#### [Reading passage]
···

The Greek word translated “compassion” means “to feel sympathy, to pity, to be moved with tender-hearted mercy” (Strong). Spurgeon said that this Greek word “is a very remarkable one. It is not found in classic Greek. It is not found in the Septuagint [the Greek translation of the Old Testament]. The fact is, it was a word coined by the evangelists [Matthew, Mark, and Luke] themselves. They did not find [a word] in the whole Greek language that suited their purpose, and therefore they had to make one. It is expressive of the deepest emotion; a striving of the [heart] – a yearning of the innermost nature with pity...[Christ’s] heart was ready to burst with pity for the sorrow upon which his eyes were gazing. He was moved with compassion...for the sufferers before him...If you would sum up the whole character of might be gathered into one sentence, ‘He was moved with compassion on them’” (C. H. Spurgeon, “The Compassion of Jesus,” The Metropolitan Tabernacle Pulpit, Pilgrim Publications, 1979 edition, volume LX, p. 613; text, Matthew 9:36).

I think I know the reason there was no word to describe “compassion” in the Greek language. The Greco-Roman world didn’t need such a word because it did not feel that emotion. It was a civilization that had degenerated into heartless cruelty. The Apostle Paul described these heathen people as being “without natural affection [unloving], implacable [unforgiving], unmerciful [without compassion]” (Romans 1:31). Unloving, unforgiving, without pity and compassion – that sums up the Greco-Roman world of the first century. Dr. Charles Hodge said, “Dark as the picture here drawn is, it is not so dark as that presented by the most distinguished Greek and Latin authors, of their own countrymen [in the first century]. Commentators have collected a fearful array of passages from the ancient writers, which more than sustain the account [in Romans 1] given by the Apostle” (Charles Hodge, Ph.D., A Commentary on Romans, The Banner of Truth Trust, 1997 edition, p. 43; note on Romans 1:29-31).

In this brief sermon I can only remind you of the heartlessness of the Romans, and their bloody cruelty in the coliseums, where the people cheered in drunken revelry while gladiators, and even small children, were torn to pieces by wild bears and lions. I can only remind you that it was a common practice for these pagans to “expose” newborn infants, leaving thousands of unwanted babies to die in the fields and forests, in a crude form of abortion.

···

#### [Listed records]
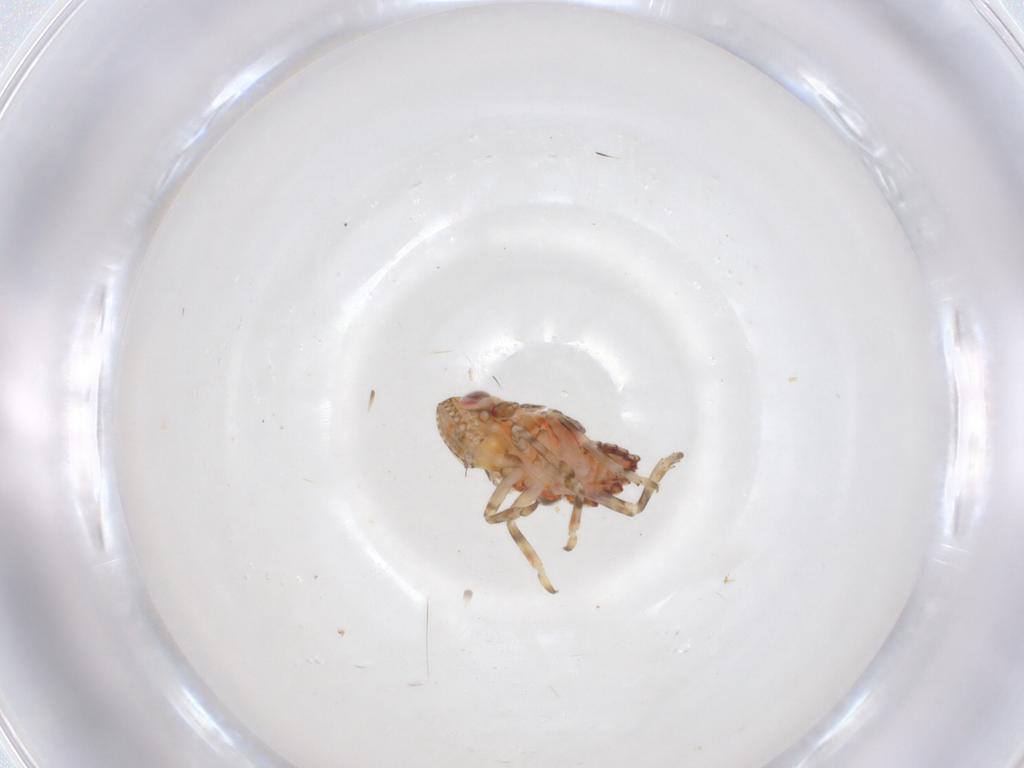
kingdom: Animalia
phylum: Arthropoda
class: Insecta
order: Hemiptera
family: Tropiduchidae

···

#### [Do this]
Continue the sermon on compassion after its final sentence.

#### [Final result]
But when Christ came His followers saved many who lived through the cruelty they experienced in the arenas. And it was common for those early Christians to go into the fields and forests to rescue crying babies, left there to die. The compassion of these early Christians was a new thing in the Greco-Roman world of the first century. And it was one of the great features of the new religion that drew tens of thousands of people into the churches. Those early Christians had learned to have compassion from Christ Himself! Now I will bring out two points on soul winning from our text,

“When he saw the multitudes, he was moved with compassion on them” (Matthew 9:36; p. 1008).

I. First, to be a soul winner you must feel what Jesus felt.

“Well,” someone says, “that was Jesus. I am not Jesus.” I know you are not Jesus. But I also know, if you are truly converted, you will want to have Him as your model, because he came, “leaving us an example, that ye should follow his steps” (I Peter 2:21; p. 1313). Christ is our example. We should try to follow Christ as our model. We should even have the same attitude as Christ. The Apostle Paul said, “Let this mind be in you, which was also in Christ Jesus” (Philippians 2:5; p. 1258). We should strive to think and feel as Jesus did,

“When he saw the multitudes, he was moved with compassion on them” (Matthew 9:36; p. 1008).

Over and over in the synoptic Gospels we read about the compassion of Jesus, His sympathy and pity toward the lost.

“And Jesus went forth, and saw a great multitude, and was moved with compassion toward them...” (Matthew 14:14; p. 1019).

“Then Jesus called his disciples unto him, and said, I have compassion on the multitude...” (Matthew 15:32; p. 1020).

“So Jesus had compassion on them...” (Matthew 20:34; p. 1027).

“Jesus, moved with compassion” (Mark 1:41; p. 1046).

“And Jesus, when he came out, saw much people, and was moved with compassion toward them...” (Mark 6:34; p. 1053).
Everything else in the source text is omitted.